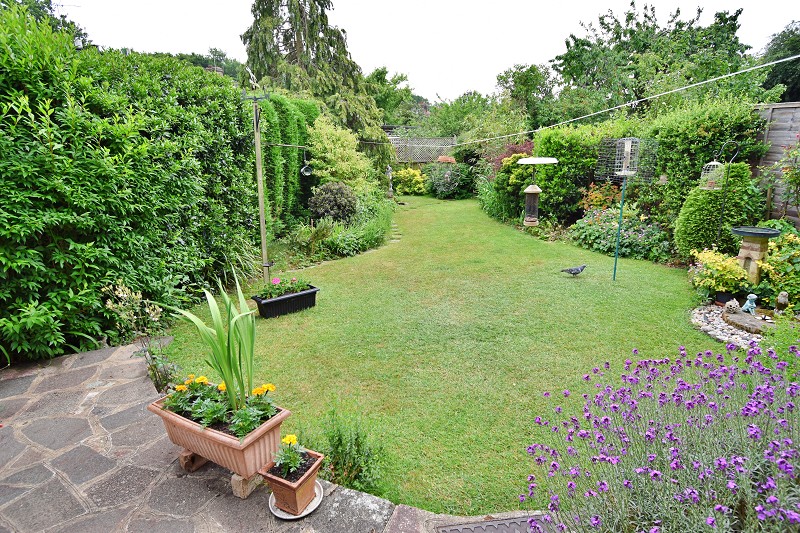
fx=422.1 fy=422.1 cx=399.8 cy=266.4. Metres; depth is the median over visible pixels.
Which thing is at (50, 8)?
tree
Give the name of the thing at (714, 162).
bird feeder
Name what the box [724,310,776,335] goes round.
stone slab
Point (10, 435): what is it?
stone patio
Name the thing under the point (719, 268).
yellow shrub
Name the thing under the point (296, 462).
yellow flower
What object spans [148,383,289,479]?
terracotta planter
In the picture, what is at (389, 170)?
garden statue
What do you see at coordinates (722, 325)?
gravel bed
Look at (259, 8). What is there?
conifer tree
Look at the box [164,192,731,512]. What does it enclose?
lawn
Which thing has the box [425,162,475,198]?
shrub
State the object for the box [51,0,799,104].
sky
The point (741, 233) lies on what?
birdbath
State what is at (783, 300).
figurine
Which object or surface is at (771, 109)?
wooden fence
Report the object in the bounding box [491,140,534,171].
red shrub
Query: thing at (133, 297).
flowering plant
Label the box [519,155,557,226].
bird feeder
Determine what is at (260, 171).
wooden pole
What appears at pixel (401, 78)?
tree
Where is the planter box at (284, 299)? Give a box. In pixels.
[251,285,318,317]
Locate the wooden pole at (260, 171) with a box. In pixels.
[241,86,270,284]
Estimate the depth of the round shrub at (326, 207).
8.46 m
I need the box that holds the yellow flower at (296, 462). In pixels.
[271,433,309,478]
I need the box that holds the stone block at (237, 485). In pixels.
[231,472,261,498]
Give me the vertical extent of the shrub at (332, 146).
2.425 m
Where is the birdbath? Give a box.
[730,225,781,283]
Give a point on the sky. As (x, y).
(548, 47)
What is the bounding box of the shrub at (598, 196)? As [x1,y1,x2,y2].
[578,182,620,210]
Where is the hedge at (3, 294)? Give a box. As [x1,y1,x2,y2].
[0,5,258,365]
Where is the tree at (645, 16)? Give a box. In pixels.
[554,1,757,118]
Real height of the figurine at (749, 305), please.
0.221 m
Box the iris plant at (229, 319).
[174,267,258,414]
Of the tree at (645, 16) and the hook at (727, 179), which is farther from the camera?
the tree at (645, 16)
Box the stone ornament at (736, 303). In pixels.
[724,299,739,313]
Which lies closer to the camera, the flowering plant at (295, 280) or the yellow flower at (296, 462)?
the yellow flower at (296, 462)
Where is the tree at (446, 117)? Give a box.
[426,91,494,140]
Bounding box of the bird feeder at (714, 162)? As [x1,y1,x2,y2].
[698,159,724,189]
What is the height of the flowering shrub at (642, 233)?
0.876 m
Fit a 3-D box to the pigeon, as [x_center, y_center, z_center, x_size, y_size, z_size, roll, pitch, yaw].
[2.631,0.058,6.365,0.455,0.188,0.170,0,14,-1]
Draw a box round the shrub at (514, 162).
[482,148,537,221]
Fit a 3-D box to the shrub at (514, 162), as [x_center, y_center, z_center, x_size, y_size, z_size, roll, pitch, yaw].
[3.022,-2.042,10.843,1.382,1.781,1.437,0,14,-1]
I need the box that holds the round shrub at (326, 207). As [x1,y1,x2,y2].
[309,182,357,223]
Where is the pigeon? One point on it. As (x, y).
(581, 269)
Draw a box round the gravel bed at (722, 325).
[690,303,768,348]
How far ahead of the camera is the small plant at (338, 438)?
2.28 m
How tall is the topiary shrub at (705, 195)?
1.551 m
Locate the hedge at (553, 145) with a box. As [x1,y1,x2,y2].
[531,122,637,220]
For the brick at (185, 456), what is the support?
on the stone patio
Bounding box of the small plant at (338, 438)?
[317,409,387,493]
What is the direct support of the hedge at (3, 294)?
on the ground
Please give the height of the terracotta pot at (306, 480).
0.189 m
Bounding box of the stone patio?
[0,338,545,532]
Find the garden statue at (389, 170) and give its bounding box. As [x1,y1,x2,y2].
[385,165,393,196]
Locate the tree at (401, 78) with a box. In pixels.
[367,66,420,128]
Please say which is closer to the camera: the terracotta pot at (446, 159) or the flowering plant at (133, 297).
the flowering plant at (133, 297)
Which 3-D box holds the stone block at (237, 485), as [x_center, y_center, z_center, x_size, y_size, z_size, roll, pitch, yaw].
[-0.805,1.111,2.240,0.163,0.115,0.162,7,16,27]
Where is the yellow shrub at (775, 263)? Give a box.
[757,231,799,307]
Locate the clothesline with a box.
[364,54,798,146]
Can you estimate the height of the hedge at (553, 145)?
2.473 m
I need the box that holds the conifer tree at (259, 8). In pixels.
[241,0,390,178]
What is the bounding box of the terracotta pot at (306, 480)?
[260,447,323,515]
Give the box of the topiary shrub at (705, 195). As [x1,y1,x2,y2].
[672,162,755,257]
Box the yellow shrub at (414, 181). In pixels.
[391,167,427,194]
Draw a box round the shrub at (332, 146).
[307,116,377,192]
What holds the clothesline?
attached to the wooden pole at (260, 171)
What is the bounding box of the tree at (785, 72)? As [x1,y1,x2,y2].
[759,21,799,100]
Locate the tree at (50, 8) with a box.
[1,0,89,45]
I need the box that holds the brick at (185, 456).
[179,449,208,471]
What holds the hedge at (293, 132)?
on the ground
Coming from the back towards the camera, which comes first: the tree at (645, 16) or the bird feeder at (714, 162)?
the tree at (645, 16)
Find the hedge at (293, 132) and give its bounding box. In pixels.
[255,94,318,221]
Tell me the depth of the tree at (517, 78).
21.00 m
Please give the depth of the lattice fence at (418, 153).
17.99 m
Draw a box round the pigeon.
[561,264,585,275]
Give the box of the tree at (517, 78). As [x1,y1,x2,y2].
[493,62,559,130]
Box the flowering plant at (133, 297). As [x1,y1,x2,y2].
[102,279,181,392]
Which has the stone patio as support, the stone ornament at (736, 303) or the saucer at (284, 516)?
the saucer at (284, 516)
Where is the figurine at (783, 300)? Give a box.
[774,291,788,313]
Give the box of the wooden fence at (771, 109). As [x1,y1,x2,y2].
[752,102,799,226]
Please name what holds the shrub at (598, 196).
on the ground
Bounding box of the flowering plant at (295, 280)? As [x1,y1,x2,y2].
[258,276,311,298]
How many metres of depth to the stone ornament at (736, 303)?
4.53 m
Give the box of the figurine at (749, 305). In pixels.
[741,293,758,314]
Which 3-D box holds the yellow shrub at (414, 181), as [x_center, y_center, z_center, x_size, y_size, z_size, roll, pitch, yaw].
[0.374,-3.484,17.530,1.748,1.260,1.567,0,14,-1]
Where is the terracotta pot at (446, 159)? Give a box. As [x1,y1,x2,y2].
[437,155,455,162]
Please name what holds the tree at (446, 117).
on the ground
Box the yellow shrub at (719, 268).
[687,247,749,299]
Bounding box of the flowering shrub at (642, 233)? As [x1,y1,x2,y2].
[570,206,672,261]
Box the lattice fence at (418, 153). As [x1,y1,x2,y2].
[386,135,458,163]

What the task requires — Look above for the line that holds "What is the bounding box of the tree", then copy it and each line after it exactly, through the last line of the data.

Answer section —
What is the bounding box of the tree at (785, 72)? As [x1,y1,x2,y2].
[759,21,799,100]
Locate the tree at (50, 8) with a box.
[1,0,89,45]
I need the box that holds the brick at (185, 456).
[179,449,208,471]
What holds the hedge at (293, 132)?
on the ground
Coming from the back towards the camera, which comes first: the tree at (645, 16) or the bird feeder at (714, 162)?
the tree at (645, 16)
Find the hedge at (293, 132) and give its bounding box. In pixels.
[255,94,318,221]
Tell me the depth of the tree at (517, 78).
21.00 m
Please give the depth of the lattice fence at (418, 153).
17.99 m
Draw a box round the pigeon.
[561,264,585,275]
Give the box of the tree at (517, 78). As [x1,y1,x2,y2].
[493,62,559,130]
Box the flowering plant at (133, 297). As [x1,y1,x2,y2].
[102,279,181,392]
Which has the stone patio as support, the stone ornament at (736, 303) or the saucer at (284, 516)?
the saucer at (284, 516)
Where is the figurine at (783, 300)? Give a box.
[774,291,788,313]
Give the box of the wooden fence at (771, 109). As [x1,y1,x2,y2].
[752,102,799,226]
Please name what holds the shrub at (598, 196).
on the ground
Bounding box of the flowering plant at (295, 280)? As [x1,y1,x2,y2].
[258,276,311,298]
How many metres of depth to the stone ornament at (736, 303)?
4.53 m
Give the box of the figurine at (749, 305). In pixels.
[741,293,758,314]
Which 3-D box holds the yellow shrub at (414, 181), as [x_center, y_center, z_center, x_size, y_size, z_size, roll, pitch, yaw].
[0.374,-3.484,17.530,1.748,1.260,1.567,0,14,-1]
Where is the terracotta pot at (446, 159)? Give a box. As [x1,y1,x2,y2].
[437,155,455,162]
Please name what holds the tree at (446, 117).
on the ground
Box the yellow shrub at (719, 268).
[687,247,749,299]
Bounding box of the flowering shrub at (642, 233)? As [x1,y1,x2,y2].
[570,206,672,261]
Box the lattice fence at (418, 153). As [x1,y1,x2,y2].
[386,135,458,163]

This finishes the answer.